Sunday, July 15, 2012

Inside the List

From the New York Times:  Inside the List

NAMING RIGHTS: It’s not unusual for popular novelists to use pseudonyms, whether because their given names seem too pedestrian (“John le Carré” is actually David Cornwell) or because they work in more than one genre (“J. D. Robb” is actually Nora Roberts) or because it’s just really cool to invent a secret identity or two (“Elizabeth Peters” and “Barbara Michaels” are both actually Barbara Mertz). 

But the Atlanta writer Karin Slaughter comes by her thriller-ready name honestly: it’s the one she was born with. “I was teased mercilessly as a child,” she told a Web site dedicated to mysteries a few years ago, “so I think I’ve earned the right” to the name. Slaughter’s new novel, “Criminal,” hits the hardcover fiction list at No. 4. It’s her sixth consecutive book to land there, and her 10th best seller over all. Like her last several novels, “Criminal” unites characters from two different series, and it’s earning Slaughter some enthusiastic attention. “Reading this book was like watching a great athlete having a career year,” the mystery writer Jim Grant said. Jim who? Oh, right: you probably know him better by his pseudonym, “Lee Child.” 

DEVIL’S ADVOCATE: For a guy with a law degree, John Grisham can be casually (and lazily) insulting to the lawyers in his novels. In “The Litigators,” at No. 6 in its second week on the trade paperback list, he refers to one character as a shark, and to various others as sleazy, unethical idiots. But he’s got nothing on Hilary Mantel, whose “Wolf Hall” is at No. 20 on the same list after 15 weeks. In that book, the Duke of Norfolk confronts King Henry’s eventual fixer, Thomas Cromwell, with one of the more scathing curses in recent literary memory: “You . . . person,” he sputters, before finding his footing. “You nobody from hell, you whore-spawn, you cluster of evil, you lawyer.” It’s the kind of thing you can picture (or I can picture, anyway) crocheted on a throw pillow in the chambers of the Supreme Court. 

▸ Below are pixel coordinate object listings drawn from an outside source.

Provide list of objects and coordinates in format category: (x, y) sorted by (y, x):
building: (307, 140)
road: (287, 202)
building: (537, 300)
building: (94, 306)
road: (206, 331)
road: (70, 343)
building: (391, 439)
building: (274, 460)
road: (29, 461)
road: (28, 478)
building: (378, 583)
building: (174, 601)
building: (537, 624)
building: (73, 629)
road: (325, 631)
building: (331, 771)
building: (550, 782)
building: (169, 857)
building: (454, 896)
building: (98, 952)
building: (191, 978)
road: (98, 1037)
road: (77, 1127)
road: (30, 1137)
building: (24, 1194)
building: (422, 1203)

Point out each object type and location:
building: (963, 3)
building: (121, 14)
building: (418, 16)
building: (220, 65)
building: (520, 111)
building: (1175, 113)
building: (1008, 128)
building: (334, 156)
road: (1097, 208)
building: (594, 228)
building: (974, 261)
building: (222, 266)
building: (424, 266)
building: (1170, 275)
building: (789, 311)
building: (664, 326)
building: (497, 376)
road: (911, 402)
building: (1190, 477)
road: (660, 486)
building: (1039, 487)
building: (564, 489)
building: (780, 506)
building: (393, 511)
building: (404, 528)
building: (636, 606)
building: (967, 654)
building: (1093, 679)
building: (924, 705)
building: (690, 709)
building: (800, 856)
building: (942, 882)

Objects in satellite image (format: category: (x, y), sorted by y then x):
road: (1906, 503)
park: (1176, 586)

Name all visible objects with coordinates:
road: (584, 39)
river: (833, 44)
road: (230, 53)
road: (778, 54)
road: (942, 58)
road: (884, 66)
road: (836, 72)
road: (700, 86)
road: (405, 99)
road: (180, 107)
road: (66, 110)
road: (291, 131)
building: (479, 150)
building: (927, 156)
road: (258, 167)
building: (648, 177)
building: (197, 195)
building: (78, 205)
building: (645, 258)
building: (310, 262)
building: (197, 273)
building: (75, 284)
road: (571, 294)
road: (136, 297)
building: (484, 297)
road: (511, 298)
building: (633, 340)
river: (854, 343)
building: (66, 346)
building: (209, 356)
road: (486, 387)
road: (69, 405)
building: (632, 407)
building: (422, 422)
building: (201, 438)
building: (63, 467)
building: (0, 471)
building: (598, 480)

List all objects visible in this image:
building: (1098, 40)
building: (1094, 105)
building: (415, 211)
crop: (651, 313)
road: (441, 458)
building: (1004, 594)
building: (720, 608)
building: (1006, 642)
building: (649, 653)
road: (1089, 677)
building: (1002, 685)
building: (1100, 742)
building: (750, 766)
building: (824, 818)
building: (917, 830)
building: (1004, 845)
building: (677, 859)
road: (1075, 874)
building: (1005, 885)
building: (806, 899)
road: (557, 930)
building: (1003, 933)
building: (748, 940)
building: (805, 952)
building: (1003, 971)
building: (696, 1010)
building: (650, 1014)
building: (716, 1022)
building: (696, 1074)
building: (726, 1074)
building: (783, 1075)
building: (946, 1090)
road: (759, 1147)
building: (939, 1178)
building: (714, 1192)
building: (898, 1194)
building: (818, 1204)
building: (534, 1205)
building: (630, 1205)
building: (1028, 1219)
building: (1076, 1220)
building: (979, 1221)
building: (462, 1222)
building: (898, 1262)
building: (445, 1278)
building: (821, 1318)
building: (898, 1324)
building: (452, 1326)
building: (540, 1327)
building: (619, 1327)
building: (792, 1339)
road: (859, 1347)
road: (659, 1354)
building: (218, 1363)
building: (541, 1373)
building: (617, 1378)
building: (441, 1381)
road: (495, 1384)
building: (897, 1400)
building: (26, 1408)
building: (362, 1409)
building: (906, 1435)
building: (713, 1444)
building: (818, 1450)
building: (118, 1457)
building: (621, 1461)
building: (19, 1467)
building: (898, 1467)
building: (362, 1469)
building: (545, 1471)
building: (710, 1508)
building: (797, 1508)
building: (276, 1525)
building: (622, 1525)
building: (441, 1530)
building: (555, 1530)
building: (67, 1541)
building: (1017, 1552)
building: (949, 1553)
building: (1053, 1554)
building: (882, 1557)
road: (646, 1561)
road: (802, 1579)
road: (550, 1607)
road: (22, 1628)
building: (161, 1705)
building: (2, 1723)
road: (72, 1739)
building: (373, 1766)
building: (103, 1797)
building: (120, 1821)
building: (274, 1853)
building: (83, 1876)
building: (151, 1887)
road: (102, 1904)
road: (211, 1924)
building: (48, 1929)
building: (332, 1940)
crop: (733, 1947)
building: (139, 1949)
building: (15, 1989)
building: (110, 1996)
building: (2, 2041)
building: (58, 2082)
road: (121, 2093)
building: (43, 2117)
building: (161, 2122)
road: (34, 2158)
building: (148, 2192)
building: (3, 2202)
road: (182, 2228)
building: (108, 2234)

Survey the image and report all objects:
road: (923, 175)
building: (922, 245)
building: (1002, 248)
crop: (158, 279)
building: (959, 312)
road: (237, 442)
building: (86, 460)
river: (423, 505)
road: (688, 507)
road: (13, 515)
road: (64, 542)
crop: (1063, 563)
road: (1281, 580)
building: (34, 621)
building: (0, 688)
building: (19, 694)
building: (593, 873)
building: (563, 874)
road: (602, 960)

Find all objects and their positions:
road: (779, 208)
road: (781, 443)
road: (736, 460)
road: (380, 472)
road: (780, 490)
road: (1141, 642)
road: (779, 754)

ASSASSINATION FASCINATION: Bill O’Reilly’s “Killing Lincoln,” written with Martin Dugard, is at No. 5 in its 41st week on the hardcover nonfiction list. It’s not the first time Dugard has shared credit for a best-selling account of an assassination: in 2009, he and James Patterson made the list with “The Murder of King Tut.”
WORTH WAITING FOR: Fifty years ago in the Book Review, on July 22, 1962, the fiction list was topped by Katherine Anne Porter’s allegory about the rise of the Nazis, “Ship of Fools.” A selection of the Book-of-the-Month Club, “Ship of Fools” went on to become the best-selling novel of the year, against some pretty strong competition.